_TASK STATEMENT_
Return the lines in the entries below exactly as they appear, from the line with "Produtos Relacionados" through the line with "Ao escolher o QJO, você opta por um produto", including both of those lines.

_DATA PROVIDED_
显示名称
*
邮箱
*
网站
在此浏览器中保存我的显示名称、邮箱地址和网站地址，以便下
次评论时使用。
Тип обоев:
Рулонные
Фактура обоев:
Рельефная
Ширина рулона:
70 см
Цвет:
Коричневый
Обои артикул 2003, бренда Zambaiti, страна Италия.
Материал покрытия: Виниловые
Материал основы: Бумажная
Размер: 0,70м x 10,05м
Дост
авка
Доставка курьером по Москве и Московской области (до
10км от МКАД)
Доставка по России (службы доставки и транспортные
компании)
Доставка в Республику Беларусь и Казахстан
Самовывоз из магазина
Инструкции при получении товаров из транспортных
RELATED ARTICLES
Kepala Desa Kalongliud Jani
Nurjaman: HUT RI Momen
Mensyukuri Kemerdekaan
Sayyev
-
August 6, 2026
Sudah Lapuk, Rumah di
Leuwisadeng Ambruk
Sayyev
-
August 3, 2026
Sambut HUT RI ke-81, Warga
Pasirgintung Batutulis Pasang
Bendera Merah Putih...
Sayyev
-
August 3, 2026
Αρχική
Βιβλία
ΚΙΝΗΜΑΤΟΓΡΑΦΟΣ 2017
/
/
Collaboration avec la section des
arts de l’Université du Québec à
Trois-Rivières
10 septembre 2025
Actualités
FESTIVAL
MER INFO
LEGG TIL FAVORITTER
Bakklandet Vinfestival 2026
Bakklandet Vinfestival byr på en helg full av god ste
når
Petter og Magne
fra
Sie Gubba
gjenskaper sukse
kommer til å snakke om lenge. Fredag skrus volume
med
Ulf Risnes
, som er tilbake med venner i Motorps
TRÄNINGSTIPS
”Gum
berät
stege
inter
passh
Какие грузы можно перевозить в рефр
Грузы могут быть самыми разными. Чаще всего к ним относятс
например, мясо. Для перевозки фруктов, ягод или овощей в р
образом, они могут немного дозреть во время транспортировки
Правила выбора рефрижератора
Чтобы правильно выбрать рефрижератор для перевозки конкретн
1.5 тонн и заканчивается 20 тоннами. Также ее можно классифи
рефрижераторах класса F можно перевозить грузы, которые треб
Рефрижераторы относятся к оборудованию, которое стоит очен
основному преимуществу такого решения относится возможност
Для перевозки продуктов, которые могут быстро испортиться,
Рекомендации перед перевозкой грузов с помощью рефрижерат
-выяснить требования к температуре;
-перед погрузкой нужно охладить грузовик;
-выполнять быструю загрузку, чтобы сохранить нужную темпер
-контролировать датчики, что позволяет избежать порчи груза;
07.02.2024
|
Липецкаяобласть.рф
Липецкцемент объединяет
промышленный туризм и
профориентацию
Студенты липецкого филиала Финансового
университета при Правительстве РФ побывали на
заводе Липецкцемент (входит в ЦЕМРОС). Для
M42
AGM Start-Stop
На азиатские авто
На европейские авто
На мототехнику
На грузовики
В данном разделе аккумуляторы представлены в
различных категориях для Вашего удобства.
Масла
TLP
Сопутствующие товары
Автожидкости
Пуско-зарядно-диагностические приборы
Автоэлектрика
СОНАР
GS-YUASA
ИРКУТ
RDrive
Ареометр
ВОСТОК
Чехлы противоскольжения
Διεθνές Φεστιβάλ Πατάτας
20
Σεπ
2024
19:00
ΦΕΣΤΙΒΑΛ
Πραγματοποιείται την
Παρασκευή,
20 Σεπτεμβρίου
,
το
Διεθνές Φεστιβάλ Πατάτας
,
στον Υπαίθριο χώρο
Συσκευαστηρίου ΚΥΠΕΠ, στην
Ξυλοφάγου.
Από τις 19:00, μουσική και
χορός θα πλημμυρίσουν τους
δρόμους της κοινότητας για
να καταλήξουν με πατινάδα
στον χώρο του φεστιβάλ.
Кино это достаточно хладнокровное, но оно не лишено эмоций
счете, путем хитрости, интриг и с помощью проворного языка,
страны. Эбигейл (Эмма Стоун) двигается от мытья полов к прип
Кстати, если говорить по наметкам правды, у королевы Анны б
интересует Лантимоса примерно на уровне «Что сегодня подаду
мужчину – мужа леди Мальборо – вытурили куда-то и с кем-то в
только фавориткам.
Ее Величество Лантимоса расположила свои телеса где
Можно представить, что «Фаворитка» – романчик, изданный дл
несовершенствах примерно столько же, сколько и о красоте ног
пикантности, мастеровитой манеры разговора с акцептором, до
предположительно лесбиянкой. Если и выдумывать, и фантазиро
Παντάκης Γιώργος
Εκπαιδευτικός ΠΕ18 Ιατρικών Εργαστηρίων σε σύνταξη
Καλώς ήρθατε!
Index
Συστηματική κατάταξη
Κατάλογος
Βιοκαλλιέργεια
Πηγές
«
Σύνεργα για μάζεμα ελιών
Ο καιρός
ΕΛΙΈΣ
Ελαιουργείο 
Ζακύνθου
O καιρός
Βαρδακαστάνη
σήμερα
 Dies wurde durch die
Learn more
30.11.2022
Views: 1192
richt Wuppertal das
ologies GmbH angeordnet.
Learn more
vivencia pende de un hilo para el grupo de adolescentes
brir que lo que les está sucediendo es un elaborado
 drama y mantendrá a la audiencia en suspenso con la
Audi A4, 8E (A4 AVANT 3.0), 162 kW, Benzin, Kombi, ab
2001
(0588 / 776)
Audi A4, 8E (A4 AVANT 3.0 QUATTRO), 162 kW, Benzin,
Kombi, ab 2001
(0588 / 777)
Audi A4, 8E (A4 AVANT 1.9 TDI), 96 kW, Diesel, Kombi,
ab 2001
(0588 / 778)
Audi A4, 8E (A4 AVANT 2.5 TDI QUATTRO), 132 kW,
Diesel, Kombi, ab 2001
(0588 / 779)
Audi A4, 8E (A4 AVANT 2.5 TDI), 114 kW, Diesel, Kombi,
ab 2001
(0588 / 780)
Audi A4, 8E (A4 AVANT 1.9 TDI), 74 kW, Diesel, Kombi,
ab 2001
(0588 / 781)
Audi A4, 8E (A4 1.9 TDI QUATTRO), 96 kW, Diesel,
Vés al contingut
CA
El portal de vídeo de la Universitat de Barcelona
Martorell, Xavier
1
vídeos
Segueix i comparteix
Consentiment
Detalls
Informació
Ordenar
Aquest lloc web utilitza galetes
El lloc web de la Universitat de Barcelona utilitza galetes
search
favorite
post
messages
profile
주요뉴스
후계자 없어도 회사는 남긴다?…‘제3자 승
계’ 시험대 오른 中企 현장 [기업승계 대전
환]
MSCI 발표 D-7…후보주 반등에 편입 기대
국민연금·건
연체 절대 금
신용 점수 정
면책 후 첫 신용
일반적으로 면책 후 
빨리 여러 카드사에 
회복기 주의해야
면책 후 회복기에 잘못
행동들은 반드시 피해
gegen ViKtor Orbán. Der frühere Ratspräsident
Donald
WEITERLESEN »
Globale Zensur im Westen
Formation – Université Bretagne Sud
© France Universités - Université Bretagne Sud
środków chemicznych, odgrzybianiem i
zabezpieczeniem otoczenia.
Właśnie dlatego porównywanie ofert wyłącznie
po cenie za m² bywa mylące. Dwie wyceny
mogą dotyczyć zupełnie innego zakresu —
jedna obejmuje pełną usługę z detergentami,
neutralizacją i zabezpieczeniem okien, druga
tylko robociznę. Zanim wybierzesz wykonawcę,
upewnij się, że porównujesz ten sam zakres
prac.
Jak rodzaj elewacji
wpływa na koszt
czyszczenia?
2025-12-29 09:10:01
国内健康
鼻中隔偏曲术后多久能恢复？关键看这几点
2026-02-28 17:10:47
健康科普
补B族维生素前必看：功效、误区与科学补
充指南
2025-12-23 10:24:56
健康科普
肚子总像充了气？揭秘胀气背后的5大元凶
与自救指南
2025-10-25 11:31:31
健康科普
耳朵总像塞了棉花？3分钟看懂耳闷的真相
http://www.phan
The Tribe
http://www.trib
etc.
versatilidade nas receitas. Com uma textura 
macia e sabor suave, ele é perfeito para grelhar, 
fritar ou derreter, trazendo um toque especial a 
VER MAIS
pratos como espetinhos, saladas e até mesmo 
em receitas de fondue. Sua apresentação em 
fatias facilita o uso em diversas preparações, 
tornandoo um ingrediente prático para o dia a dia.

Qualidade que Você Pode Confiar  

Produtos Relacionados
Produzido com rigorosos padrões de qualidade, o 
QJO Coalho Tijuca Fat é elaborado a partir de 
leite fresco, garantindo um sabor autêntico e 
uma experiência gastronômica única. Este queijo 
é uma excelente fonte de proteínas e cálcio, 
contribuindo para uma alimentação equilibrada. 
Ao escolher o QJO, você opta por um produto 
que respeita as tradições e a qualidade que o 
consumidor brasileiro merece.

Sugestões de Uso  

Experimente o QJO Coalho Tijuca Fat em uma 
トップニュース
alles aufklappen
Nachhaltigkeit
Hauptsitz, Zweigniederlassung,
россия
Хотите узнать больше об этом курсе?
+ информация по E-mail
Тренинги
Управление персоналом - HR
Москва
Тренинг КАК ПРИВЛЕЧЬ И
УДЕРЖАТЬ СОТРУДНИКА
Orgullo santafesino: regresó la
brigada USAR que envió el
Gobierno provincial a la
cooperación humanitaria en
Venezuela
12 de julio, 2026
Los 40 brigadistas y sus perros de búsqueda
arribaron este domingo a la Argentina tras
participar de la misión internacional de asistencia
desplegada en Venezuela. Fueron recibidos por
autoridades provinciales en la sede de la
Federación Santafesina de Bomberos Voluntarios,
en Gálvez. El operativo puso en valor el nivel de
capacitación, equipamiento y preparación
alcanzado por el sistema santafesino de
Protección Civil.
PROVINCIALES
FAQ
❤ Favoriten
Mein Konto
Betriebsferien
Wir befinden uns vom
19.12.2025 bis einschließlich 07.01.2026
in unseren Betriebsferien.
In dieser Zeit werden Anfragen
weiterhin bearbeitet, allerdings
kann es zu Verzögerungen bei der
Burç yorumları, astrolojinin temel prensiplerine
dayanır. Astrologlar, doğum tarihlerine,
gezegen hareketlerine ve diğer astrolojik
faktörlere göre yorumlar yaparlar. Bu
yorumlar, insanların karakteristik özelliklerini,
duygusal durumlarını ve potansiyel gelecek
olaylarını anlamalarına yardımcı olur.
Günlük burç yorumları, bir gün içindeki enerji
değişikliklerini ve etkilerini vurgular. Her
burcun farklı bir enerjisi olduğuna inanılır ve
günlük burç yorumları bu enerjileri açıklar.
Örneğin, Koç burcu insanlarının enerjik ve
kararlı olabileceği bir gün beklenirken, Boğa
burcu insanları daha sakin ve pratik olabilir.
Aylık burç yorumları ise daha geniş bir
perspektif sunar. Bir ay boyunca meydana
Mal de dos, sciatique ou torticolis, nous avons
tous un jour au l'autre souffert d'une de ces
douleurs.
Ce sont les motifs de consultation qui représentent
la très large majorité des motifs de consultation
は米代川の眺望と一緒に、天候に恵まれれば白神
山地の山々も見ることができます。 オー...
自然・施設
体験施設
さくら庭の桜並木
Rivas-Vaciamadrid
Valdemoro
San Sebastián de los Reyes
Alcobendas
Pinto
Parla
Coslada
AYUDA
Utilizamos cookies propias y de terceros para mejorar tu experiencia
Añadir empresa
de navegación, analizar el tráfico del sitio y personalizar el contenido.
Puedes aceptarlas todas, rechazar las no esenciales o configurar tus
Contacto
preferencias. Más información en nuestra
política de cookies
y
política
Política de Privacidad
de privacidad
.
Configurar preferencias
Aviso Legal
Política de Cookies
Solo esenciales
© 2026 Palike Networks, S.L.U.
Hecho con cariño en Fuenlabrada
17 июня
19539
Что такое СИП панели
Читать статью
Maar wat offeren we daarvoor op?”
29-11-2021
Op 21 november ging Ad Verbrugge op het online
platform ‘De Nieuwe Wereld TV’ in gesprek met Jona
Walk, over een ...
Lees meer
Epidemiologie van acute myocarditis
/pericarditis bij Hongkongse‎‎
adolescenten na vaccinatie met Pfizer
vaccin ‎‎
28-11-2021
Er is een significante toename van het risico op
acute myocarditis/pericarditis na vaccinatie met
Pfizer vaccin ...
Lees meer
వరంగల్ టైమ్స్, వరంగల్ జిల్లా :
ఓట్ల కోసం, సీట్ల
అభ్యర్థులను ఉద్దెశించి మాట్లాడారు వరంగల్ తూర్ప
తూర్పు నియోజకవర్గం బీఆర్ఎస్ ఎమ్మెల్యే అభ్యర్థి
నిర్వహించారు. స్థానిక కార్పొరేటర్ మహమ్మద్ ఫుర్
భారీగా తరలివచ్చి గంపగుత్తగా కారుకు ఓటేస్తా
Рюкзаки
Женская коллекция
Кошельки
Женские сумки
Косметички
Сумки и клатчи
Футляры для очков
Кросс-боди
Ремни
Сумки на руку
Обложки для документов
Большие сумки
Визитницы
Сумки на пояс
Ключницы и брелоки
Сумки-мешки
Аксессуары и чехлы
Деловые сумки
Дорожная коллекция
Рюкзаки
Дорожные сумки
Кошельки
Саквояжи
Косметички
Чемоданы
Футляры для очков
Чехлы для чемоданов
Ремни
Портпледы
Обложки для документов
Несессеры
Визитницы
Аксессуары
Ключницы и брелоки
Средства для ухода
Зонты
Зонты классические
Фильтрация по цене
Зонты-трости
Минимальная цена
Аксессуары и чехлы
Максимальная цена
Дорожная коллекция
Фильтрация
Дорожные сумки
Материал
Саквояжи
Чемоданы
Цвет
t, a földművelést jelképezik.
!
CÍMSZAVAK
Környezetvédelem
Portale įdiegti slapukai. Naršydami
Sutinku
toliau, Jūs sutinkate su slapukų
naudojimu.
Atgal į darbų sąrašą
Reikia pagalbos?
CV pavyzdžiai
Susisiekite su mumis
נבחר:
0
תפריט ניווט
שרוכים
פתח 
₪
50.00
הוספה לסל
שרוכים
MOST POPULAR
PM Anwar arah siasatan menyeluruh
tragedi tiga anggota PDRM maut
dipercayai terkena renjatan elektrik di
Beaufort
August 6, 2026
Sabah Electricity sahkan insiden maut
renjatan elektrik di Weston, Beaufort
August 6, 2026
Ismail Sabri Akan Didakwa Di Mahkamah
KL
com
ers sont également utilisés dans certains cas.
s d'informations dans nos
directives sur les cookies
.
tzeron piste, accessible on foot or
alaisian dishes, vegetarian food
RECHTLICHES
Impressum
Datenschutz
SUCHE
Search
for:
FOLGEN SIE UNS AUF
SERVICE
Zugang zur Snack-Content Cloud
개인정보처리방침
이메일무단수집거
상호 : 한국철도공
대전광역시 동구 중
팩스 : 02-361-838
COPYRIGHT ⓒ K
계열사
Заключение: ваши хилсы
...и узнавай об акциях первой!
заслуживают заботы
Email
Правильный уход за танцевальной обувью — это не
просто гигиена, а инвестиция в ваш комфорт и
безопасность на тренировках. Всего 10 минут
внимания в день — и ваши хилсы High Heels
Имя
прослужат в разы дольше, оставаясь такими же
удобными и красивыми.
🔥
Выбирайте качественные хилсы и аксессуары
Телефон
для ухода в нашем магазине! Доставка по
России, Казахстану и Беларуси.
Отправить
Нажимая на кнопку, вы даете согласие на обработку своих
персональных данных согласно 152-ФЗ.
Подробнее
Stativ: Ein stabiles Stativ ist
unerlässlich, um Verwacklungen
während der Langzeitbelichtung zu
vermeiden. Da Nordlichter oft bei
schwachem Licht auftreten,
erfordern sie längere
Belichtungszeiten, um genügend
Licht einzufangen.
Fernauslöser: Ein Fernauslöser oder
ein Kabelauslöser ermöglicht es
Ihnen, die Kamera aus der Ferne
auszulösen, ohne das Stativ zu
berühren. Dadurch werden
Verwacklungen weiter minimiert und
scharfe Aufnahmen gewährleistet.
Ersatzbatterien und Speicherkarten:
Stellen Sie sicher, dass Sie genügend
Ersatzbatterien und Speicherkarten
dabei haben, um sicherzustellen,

_REPLY_
Produtos Relacionados
Produzido com rigorosos padrões de qualidade, o 
QJO Coalho Tijuca Fat é elaborado a partir de 
leite fresco, garantindo um sabor autêntico e 
uma experiência gastronômica única. Este queijo 
é uma excelente fonte de proteínas e cálcio, 
contribuindo para uma alimentação equilibrada. 
Ao escolher o QJO, você opta por um produto 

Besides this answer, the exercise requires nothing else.